Publié le 18 novembre 2016
Le silence est-il d'or ?
Le silence est-il d'or ?
© Pixabay

Nous avons rencontré Caroline Escartefigues, psychologue clinicienne, sur la question du silence. Plongez au fil de nos rendez-vous au coeur de cette notion passionnante. Aujourd'hui, on s'interroge sur la définition du silence.

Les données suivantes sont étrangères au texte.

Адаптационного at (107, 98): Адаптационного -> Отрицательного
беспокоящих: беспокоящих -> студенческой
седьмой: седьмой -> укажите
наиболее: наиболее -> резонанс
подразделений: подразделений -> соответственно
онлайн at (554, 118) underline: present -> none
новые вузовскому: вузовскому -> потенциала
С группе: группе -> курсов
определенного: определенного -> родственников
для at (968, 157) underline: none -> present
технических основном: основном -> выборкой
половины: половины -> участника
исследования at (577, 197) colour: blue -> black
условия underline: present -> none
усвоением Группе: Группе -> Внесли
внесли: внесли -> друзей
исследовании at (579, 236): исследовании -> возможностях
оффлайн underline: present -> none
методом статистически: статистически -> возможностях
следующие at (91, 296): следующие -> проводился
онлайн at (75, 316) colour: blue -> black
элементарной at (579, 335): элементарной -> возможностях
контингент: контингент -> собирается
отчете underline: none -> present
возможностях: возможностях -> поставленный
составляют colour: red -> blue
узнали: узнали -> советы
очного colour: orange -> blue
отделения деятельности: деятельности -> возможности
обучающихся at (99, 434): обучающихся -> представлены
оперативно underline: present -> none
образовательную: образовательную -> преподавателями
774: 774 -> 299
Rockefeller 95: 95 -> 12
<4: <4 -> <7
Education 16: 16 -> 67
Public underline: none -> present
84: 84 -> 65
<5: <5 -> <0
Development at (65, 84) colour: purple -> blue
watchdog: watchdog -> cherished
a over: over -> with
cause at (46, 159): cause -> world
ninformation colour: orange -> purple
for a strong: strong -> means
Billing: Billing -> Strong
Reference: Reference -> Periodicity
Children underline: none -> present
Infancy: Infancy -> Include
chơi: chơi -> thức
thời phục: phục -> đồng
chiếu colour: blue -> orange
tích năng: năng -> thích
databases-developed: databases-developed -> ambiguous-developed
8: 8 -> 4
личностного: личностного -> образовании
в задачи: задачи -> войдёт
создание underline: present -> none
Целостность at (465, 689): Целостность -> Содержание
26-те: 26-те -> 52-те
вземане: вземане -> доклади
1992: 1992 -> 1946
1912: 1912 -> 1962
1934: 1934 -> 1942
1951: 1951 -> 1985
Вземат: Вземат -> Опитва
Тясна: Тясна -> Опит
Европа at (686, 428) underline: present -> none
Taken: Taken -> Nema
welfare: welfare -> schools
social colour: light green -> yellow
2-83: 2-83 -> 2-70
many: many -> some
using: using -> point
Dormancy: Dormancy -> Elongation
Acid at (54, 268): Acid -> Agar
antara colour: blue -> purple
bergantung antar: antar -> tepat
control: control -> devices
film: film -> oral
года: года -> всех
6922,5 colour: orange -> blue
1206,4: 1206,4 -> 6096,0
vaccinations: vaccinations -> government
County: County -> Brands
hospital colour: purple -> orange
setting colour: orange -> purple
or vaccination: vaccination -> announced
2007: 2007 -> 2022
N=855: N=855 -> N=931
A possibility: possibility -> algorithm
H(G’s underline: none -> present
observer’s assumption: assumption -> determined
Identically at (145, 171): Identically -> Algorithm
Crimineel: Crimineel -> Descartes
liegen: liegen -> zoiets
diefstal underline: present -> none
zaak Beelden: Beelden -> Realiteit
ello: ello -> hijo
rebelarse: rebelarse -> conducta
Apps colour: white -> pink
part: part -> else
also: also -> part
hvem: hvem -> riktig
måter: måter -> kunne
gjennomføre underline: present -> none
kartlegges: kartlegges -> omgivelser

Etymologiquement le silence signifie l’absence de bruit. Mais existe-t-il vraiment ? De nombreux savants sont absolument convaincus que tout ce qui se passe dans l'espace se déroule dans le silence. Selon eux, même les collisions spatiales se passent dans un silence absolu. Toutefois, des chercheurs russes ont réussi à enregistrer le son émis par la sphère magnétique de Jupiter et par d'autres objets se trouvant dans l'espace. A ces fins, ils se sont servis de matériel moderne doté de programmes dernier cri. A proprement parler le silence n’existe pas. L’univers est fait de vibrations ; et le son est vibration. Rendez vous compte même à l’échelle de l’univers, le silence, compris comme l’absence de bruit n’existe pas ! 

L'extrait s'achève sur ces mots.